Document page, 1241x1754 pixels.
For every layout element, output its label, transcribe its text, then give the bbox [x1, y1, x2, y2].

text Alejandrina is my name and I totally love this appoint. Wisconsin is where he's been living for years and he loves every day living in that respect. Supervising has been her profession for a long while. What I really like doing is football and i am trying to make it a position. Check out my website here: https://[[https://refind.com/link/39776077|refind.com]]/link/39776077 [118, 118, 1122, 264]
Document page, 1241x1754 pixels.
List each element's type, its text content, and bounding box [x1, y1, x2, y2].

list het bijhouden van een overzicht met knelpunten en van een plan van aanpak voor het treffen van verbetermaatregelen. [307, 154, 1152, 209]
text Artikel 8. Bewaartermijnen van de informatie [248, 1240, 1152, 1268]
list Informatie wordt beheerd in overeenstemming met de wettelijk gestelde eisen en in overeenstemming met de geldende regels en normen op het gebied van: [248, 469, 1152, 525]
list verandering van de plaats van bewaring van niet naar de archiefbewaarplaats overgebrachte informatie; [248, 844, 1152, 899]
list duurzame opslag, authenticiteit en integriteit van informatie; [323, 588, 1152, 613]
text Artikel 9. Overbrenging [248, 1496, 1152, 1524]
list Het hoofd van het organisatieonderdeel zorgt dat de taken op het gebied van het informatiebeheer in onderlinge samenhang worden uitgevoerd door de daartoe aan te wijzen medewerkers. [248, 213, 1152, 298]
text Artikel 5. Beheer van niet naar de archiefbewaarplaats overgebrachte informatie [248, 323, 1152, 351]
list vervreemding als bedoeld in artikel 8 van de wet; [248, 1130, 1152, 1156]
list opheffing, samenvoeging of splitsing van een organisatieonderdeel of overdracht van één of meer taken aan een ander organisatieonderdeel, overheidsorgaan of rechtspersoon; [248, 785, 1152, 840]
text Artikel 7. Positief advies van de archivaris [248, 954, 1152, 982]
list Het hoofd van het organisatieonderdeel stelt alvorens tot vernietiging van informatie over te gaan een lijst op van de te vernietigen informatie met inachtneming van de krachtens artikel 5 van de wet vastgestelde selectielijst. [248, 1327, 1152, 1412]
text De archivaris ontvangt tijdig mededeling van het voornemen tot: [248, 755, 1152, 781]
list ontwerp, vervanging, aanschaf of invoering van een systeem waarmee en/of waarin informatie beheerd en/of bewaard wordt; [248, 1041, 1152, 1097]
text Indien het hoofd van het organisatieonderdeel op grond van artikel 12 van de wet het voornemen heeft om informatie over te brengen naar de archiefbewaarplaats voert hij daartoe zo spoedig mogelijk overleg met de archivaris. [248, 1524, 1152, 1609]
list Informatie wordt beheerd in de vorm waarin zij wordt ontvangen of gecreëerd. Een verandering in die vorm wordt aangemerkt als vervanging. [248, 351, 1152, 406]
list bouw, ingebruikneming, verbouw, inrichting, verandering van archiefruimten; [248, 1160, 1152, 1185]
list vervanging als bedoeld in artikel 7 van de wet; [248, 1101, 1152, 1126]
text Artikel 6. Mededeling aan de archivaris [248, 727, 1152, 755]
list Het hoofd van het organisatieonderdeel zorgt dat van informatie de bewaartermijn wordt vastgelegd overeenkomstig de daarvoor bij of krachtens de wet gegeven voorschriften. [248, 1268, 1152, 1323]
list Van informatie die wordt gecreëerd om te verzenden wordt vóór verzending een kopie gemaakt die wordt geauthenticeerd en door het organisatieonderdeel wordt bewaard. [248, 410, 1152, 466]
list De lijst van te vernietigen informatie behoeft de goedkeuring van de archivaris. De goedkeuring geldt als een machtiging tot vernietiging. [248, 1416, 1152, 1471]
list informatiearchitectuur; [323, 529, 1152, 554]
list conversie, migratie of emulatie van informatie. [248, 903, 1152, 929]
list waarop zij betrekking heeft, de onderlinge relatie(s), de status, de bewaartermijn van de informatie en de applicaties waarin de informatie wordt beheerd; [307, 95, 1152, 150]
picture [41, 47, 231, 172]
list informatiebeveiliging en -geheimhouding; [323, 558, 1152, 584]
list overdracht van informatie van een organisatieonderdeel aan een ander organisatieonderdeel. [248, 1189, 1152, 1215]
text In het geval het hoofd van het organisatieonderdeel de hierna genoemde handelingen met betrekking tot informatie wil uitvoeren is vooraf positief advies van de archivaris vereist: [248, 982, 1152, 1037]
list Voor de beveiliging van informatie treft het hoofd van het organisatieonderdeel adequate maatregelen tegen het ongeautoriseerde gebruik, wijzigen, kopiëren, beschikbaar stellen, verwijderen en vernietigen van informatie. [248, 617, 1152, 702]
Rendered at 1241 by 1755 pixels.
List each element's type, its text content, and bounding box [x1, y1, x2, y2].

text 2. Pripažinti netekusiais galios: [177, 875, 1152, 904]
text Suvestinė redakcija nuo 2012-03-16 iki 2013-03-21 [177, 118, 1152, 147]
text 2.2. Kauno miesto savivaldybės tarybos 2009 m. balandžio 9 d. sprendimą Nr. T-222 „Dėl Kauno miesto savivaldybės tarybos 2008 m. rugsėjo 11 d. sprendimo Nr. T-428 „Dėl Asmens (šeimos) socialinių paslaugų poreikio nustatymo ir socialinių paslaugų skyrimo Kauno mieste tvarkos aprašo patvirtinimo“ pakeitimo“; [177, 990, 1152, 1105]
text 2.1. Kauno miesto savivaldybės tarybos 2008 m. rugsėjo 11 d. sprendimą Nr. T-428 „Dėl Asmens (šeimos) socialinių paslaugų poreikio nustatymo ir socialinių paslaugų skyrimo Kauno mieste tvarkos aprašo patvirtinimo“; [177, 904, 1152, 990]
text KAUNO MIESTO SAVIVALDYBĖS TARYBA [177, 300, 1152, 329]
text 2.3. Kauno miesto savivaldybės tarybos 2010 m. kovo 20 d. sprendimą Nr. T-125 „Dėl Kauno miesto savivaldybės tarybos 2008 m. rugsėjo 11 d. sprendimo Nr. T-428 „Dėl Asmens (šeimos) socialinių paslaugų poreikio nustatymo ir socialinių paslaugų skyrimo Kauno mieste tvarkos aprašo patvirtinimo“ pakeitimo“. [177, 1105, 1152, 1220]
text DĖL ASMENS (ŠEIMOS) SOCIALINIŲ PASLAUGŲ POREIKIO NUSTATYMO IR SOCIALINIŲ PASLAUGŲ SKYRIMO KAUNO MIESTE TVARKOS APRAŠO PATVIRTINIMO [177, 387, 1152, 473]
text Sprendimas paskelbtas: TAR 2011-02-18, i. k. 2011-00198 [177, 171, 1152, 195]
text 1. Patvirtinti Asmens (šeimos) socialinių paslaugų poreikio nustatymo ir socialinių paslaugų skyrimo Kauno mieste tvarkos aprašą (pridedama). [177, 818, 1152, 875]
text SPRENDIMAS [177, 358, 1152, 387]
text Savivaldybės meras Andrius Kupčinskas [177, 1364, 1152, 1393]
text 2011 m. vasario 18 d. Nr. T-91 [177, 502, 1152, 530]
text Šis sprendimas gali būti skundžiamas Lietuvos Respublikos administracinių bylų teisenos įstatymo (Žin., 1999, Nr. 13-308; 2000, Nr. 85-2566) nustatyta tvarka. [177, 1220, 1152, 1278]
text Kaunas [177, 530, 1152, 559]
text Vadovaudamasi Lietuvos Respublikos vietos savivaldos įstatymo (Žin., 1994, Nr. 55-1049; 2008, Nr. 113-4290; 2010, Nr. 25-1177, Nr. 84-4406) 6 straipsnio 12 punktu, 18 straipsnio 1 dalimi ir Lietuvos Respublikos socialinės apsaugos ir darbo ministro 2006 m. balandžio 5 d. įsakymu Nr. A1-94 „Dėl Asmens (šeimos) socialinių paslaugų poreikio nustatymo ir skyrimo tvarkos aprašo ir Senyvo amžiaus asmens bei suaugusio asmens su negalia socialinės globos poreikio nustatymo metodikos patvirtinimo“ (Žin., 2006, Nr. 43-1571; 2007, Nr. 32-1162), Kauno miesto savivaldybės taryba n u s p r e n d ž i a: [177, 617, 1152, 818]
# # # #
### GOAL OF THE EXERCISE
Report every line of the data above that contains the word "advies", matching case exactly.

### EXERCISE SOLUTION
text Artikel 7. Positief advies van de archivaris [248, 954, 1152, 982]
text In het geval het hoofd van het organisatieonderdeel de hierna genoemde handelingen met betrekking tot informatie wil uitvoeren is vooraf positief advies van de archivaris vereist: [248, 982, 1152, 1037]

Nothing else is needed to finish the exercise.